[Start READING TEXT]
# Diverge vs Crux ( Tarmac owner)



## Devastazione (Dec 8, 2011)

I'm toying with the idea of letting my Canyon Spectral 29 go and add a gravel bike to my stable. That way I would be 100% mtb free but looking to retain some fire roads/beater bike capability. I just fear that both bikes,especially the Diverge, may cannibalize the Tarmac. I do like the Diverge a lot more than the Tarmac.
What you say?


----------



## vertr (Aug 22, 2006)

I have a Crux Pro and a Tarmac Pro. I don't feel as if the Crux cannibalizes the Tarmac, it's heavier, has discs, I use 28mm tubeless tires road on it, and Force CX1. I use the Crux for more 'adventure riding' but the feel of the frame is different than the Tarmac on the road and it wouldn't make me want to give up the Tarmac.


----------



## pspycho (Sep 7, 2005)

The Diverge geometry is much closer to the Roubaix vs. Tarmac (Endurance Road vs. Race). It also has the Zertz inserts (like the Roubaix), CGR post on upper end models, etc. I sold my Crux Pro to make room for this bike and it's now my only road ride. I've got 3 sets of tires for it depending upon the ride: 25c Espoir Elites (fast road), 30/32 Roubaix Pros (comfort road/crushed limestone), and 33c Trigger Pros (everything else). It's a great do-it-all road bike and I really enjoyed moving to disc brakes vs. the canti's on my Crux. 
Will it cannibalize your Tarmac? That's really dependent upon the type of road riding you enjoy and how many bikes you like to own.


----------
[End READING TEXT]
In the Diverge vs Crux thread, what tires does vertr use on the Crux? These records have nothing to do with the Diverge vs Crux thread.
[Start SUPPLIED RECORDS]
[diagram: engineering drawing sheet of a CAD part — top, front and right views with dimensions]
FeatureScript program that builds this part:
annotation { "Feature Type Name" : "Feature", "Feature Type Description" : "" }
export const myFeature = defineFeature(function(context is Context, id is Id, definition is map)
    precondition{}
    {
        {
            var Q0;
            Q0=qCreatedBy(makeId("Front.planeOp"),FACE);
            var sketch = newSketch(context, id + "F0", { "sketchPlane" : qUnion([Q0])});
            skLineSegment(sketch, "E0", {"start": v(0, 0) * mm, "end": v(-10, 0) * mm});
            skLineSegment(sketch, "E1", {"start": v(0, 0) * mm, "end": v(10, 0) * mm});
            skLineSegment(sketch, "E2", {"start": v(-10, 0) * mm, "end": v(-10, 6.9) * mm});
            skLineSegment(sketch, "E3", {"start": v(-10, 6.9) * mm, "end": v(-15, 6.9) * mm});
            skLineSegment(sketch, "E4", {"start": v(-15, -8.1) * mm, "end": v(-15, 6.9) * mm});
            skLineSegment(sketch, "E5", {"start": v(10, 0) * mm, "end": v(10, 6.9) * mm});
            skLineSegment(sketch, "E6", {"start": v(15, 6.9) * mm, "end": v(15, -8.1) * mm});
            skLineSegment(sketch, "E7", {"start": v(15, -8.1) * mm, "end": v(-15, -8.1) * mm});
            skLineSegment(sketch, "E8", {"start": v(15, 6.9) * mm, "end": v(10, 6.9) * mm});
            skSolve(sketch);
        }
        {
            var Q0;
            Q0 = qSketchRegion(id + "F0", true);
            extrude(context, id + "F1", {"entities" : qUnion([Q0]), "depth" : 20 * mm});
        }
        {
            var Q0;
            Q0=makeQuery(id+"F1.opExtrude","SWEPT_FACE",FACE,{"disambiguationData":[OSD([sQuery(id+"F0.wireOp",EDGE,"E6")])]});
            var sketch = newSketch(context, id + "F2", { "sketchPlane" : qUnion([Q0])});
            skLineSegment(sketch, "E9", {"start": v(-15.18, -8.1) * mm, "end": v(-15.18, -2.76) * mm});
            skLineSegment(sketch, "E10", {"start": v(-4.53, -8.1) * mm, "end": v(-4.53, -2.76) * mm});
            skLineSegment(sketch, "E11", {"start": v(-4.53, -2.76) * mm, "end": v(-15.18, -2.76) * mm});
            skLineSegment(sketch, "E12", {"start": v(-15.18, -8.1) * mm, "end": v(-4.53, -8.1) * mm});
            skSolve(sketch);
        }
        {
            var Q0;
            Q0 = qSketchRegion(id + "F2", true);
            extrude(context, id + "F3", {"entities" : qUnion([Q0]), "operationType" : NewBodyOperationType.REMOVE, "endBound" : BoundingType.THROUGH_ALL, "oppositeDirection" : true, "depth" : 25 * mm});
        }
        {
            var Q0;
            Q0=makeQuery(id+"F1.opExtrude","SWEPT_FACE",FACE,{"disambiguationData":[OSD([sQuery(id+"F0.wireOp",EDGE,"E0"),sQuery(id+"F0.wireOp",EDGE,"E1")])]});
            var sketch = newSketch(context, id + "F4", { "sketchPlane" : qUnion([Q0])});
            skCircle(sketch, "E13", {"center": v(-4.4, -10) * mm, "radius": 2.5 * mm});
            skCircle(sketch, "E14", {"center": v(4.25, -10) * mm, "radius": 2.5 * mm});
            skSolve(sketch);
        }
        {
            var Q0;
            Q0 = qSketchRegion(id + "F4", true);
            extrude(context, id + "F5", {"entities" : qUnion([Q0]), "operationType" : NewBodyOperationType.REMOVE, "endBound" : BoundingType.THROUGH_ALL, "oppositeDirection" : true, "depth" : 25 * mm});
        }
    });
[End SUPPLIED RECORDS]
• [ANSWER FOR THIS EXERCISE] 28mm tubeless road tires.